** start of RECORD EXTRACTS **
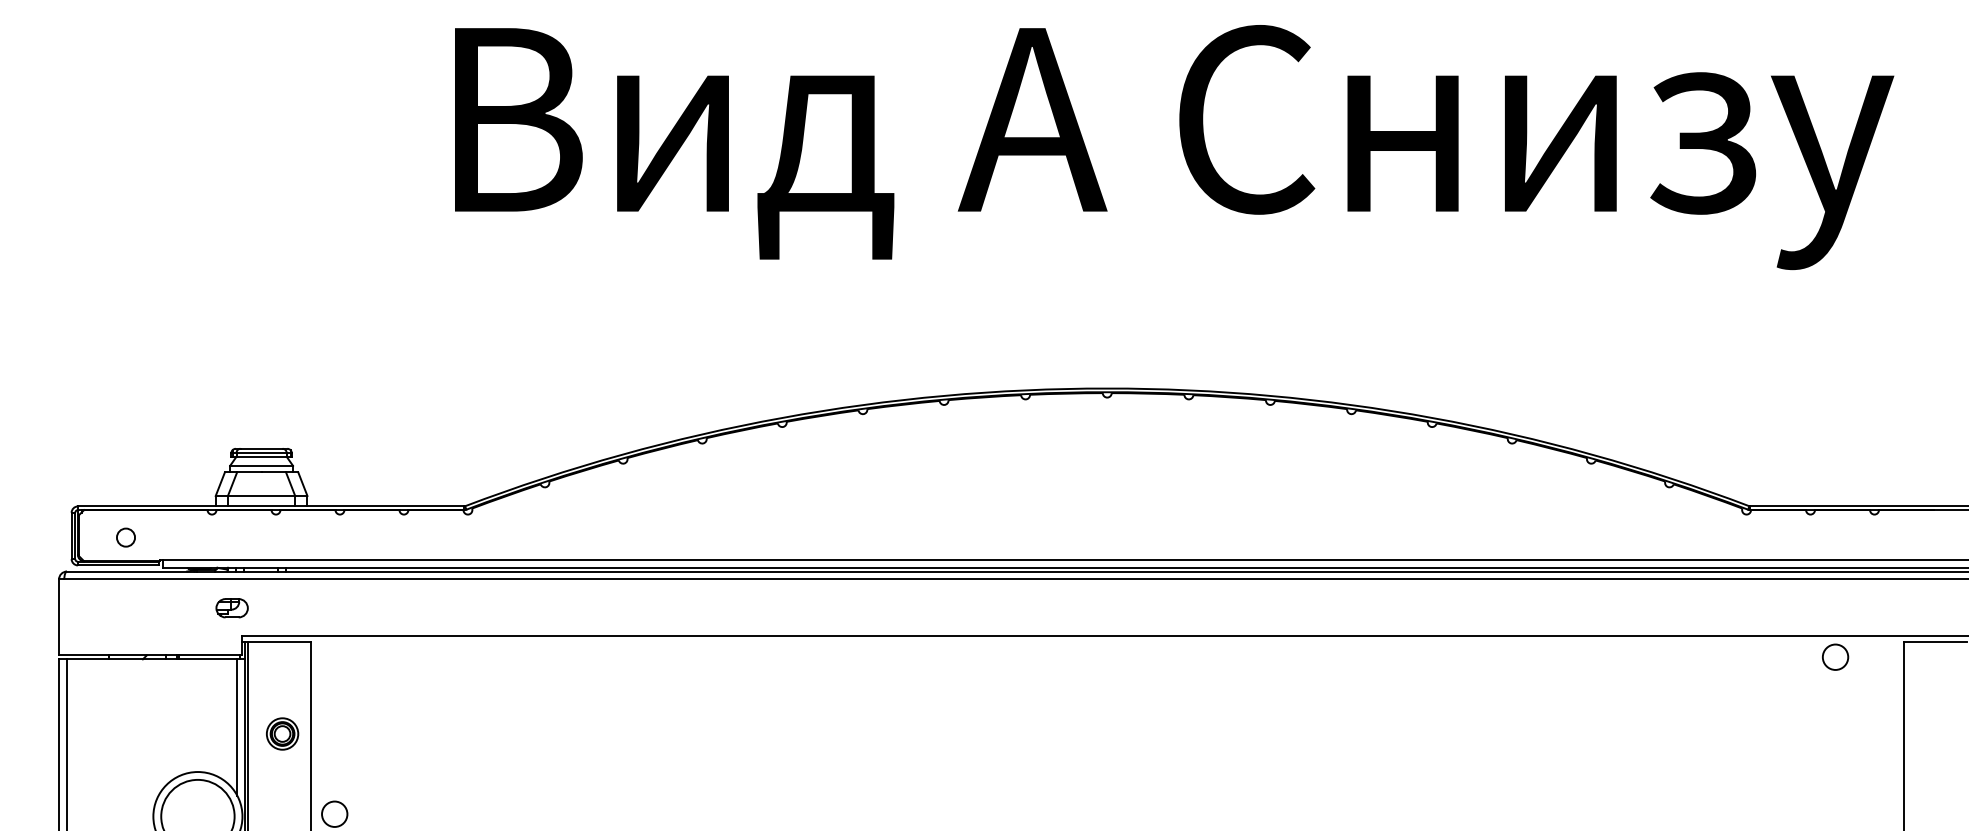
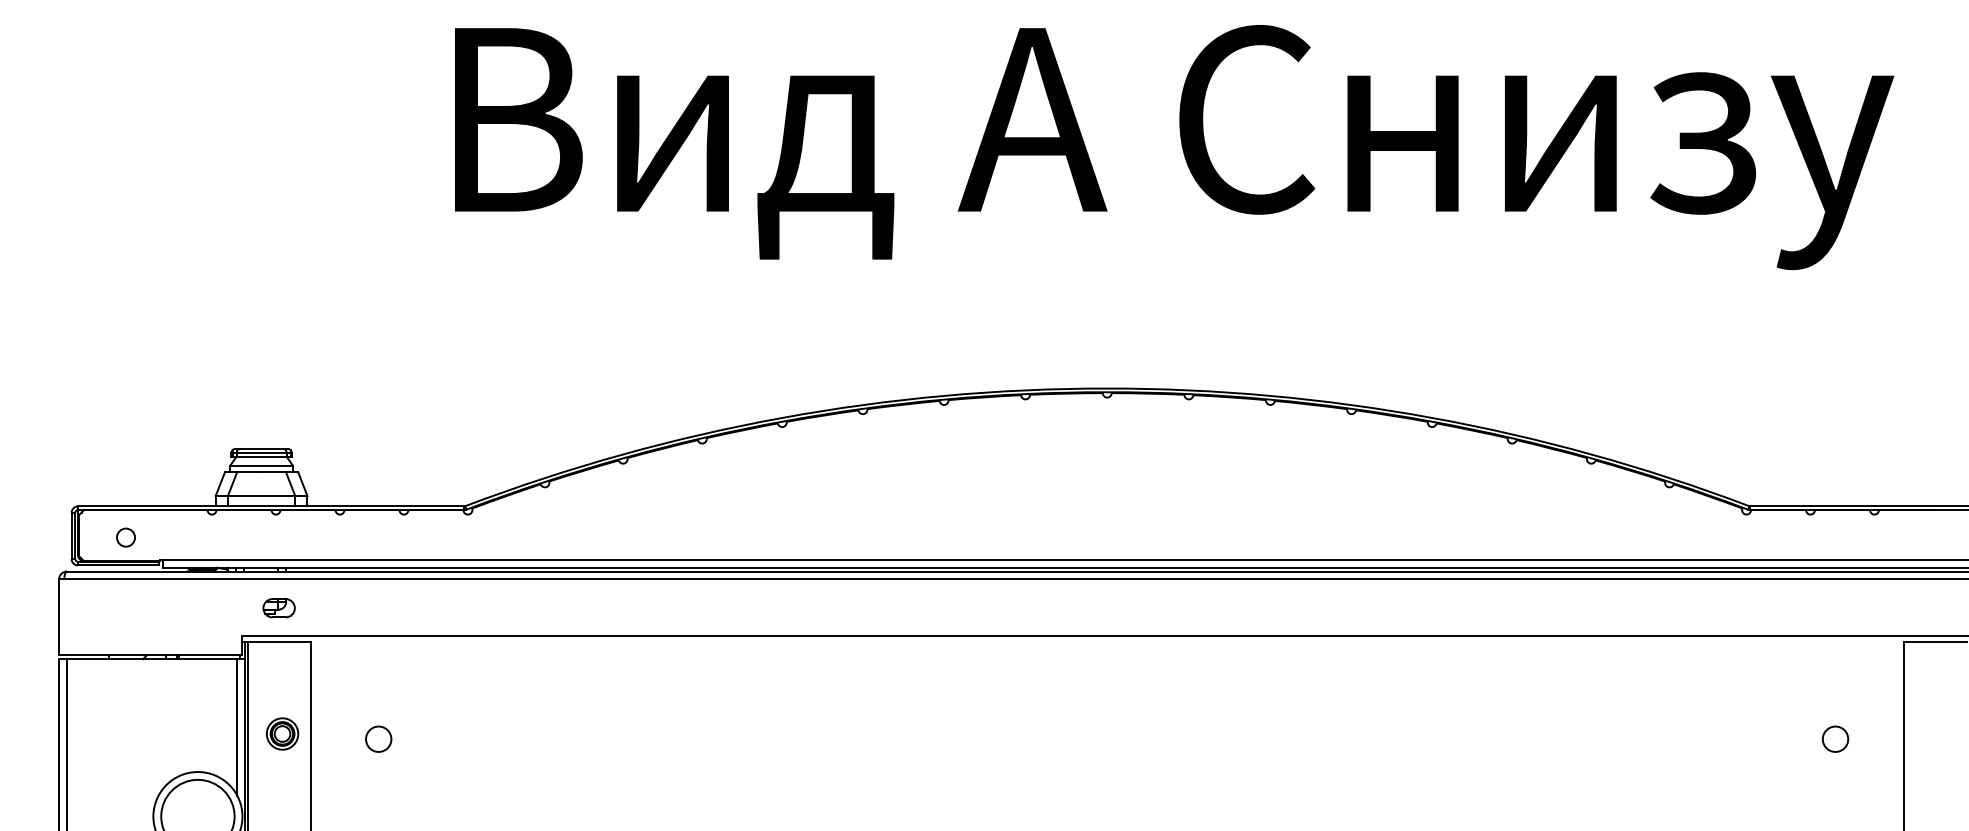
part at (231, 608) position: (231, 608) -> (278, 608)
circle at (1835, 656) position: (1835, 656) -> (1835, 738)
circle at (334, 813) position: (334, 813) -> (378, 738)
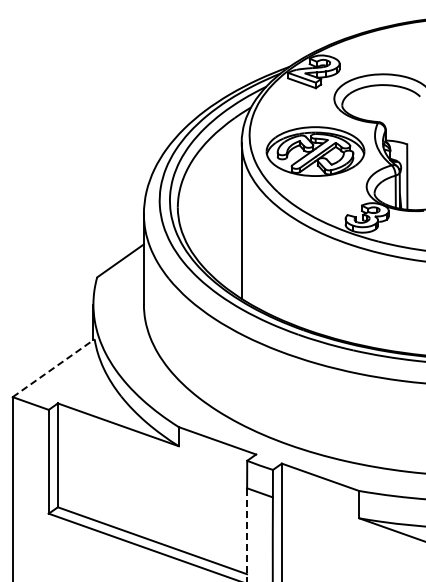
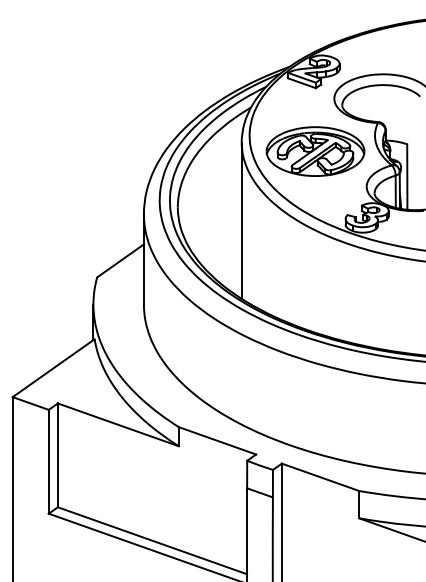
line at (54, 367): dashed -> solid
line at (247, 535): dashed -> solid
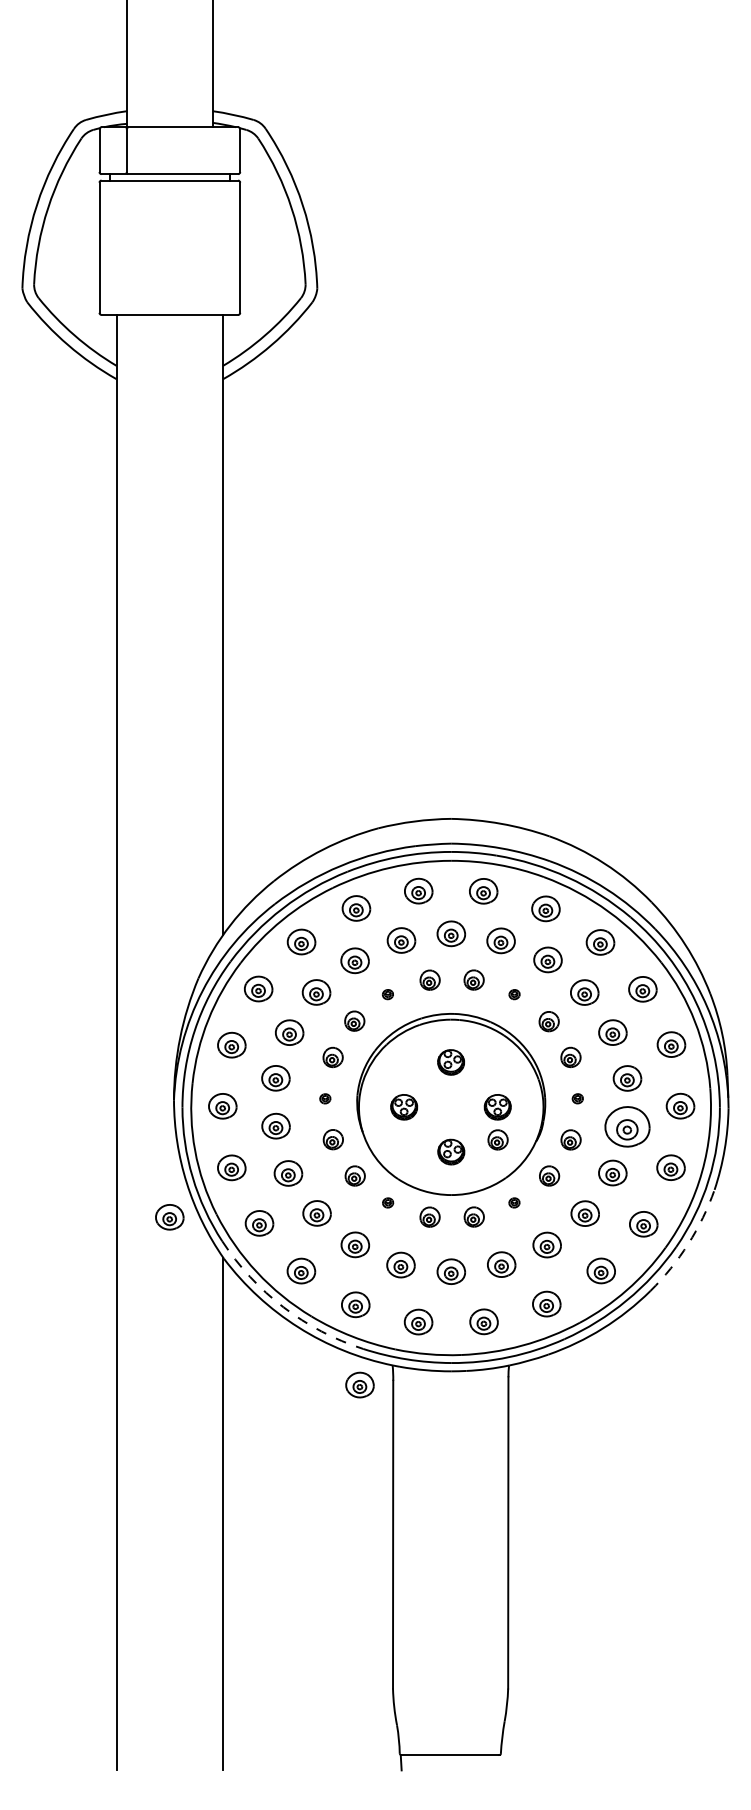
** end of RECORD EXTRACTS **
* **PROBLEM STATEMENT**: Pull every difference line from the items above, reproducing each one word for word and omitting the pictures.

* **COMPLETED EXERCISE**:
part at (231, 608) position: (231, 608) -> (278, 608)
circle at (1835, 656) position: (1835, 656) -> (1835, 738)
circle at (334, 813) position: (334, 813) -> (378, 738)
line at (54, 367): dashed -> solid
line at (247, 535): dashed -> solid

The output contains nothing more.